Hamburg Council members were concerned about the intersection of Routes 94 and 23. Ogdensburg Councilman Robert Peist expressed concerns about increased traffic along Route 517. He said the tiny borough has seen increased traffic on the two-lane roadway as resort goers cut across the county from Route 15 to Route 23.
Ross said that the developer would take concerns of neighboring municipalities under consideration; however, he did not know if traffic studies would be extended beyond township limits.
The meeting was scheduled by Vernon and Mountain Creek officials to dispel inaccuracies and distortions about the development plan.
Environmental lobbyists have persuaded Hamburg along with the Passaic and Bergen County Freeholders to pass resolutions in opposition to the development.
"Some government bodies reached conclusions by information fed to them by our opponents," said Ross.
To set the record straight Ross said that the entire development will provide that 92 percent of Mountain Creek's lands will remain as open space.

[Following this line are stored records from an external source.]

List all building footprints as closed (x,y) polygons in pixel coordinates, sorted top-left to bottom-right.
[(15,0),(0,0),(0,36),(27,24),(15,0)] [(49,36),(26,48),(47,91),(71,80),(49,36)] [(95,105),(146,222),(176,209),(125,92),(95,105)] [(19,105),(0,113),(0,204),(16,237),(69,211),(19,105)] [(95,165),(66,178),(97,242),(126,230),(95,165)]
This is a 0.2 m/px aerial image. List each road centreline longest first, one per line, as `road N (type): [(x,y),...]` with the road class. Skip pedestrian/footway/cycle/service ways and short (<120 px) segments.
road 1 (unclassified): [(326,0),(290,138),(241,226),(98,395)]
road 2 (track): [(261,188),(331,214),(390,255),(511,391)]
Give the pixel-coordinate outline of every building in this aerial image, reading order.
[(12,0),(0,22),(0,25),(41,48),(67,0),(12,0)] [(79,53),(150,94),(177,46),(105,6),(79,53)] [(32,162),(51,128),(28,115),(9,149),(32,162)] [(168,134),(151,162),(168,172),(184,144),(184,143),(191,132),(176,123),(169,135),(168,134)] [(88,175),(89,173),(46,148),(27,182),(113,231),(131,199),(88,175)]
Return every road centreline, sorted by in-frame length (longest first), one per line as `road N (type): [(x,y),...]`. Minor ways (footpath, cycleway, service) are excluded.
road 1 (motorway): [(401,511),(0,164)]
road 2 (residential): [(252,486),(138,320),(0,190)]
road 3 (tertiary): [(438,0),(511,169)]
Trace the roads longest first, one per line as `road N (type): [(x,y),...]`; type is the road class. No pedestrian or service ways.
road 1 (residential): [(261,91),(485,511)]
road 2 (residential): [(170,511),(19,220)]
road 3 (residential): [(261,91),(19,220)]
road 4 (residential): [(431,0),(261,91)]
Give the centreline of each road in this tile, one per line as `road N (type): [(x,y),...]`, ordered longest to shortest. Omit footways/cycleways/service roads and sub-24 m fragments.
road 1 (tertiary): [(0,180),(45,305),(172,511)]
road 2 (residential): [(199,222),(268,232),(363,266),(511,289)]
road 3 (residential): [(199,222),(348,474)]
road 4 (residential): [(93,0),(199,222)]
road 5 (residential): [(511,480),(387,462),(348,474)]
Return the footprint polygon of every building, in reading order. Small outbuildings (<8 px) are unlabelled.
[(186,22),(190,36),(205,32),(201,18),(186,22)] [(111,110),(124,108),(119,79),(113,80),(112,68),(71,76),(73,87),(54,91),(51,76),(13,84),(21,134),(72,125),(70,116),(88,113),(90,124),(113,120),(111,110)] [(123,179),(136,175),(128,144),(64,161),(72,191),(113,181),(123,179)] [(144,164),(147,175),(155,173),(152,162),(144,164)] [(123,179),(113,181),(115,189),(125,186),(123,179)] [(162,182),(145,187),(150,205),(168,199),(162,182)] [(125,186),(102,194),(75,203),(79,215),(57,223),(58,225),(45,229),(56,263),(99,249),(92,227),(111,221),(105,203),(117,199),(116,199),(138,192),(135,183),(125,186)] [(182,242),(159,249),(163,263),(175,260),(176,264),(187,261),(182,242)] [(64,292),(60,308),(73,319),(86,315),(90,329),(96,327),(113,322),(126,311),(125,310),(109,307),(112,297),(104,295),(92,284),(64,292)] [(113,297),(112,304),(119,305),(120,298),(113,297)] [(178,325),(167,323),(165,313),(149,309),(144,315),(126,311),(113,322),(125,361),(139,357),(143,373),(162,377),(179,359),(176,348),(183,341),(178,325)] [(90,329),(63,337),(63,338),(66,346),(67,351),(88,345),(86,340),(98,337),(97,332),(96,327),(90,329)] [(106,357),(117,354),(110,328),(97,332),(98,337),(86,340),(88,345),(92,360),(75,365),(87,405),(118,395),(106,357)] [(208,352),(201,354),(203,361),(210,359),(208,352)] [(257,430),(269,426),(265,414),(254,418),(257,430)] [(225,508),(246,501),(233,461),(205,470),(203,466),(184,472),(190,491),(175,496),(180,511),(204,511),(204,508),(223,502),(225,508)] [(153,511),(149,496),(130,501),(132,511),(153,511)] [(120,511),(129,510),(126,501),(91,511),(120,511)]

He added that the previously approved 27-hole golf course has been scaled down by Mountain Creek to an 18-hole golf course.
He also noted that of the 1613 resort units, only 859 units will be located on the mountaintop and those will be clustered in the style of lodges of the Grand Adirondacks. There will be no significant commercial development at the mountaintop. Commercial/retail space will be limited to ground levels shops in the village located at the base of the mountain.
The development is expected to provide a major economic boost to not only Vernon and the county but also the entire region. By 2010 Mountain Creek estimates they will be a $540,000,000 ratable.
"This will be a jewel not only for Sussex County but for the entire region," said Logan, "It's a challenge. We're going into this with our eyes open."
[In case you're wondering what the heck this has to do with the Sussex Branch, I put it in because if it comes to pass, it will be the first regularly scheduled passenger service on the 'South Vernon Branch' in a long time. -DR]
[The South Vernon Branch was the 4 miles from Hamburg to McAfee that the SRR built to get to the mines/quarries in McAfee. It was later sold to the Lehigh & Hudson River Railroad.]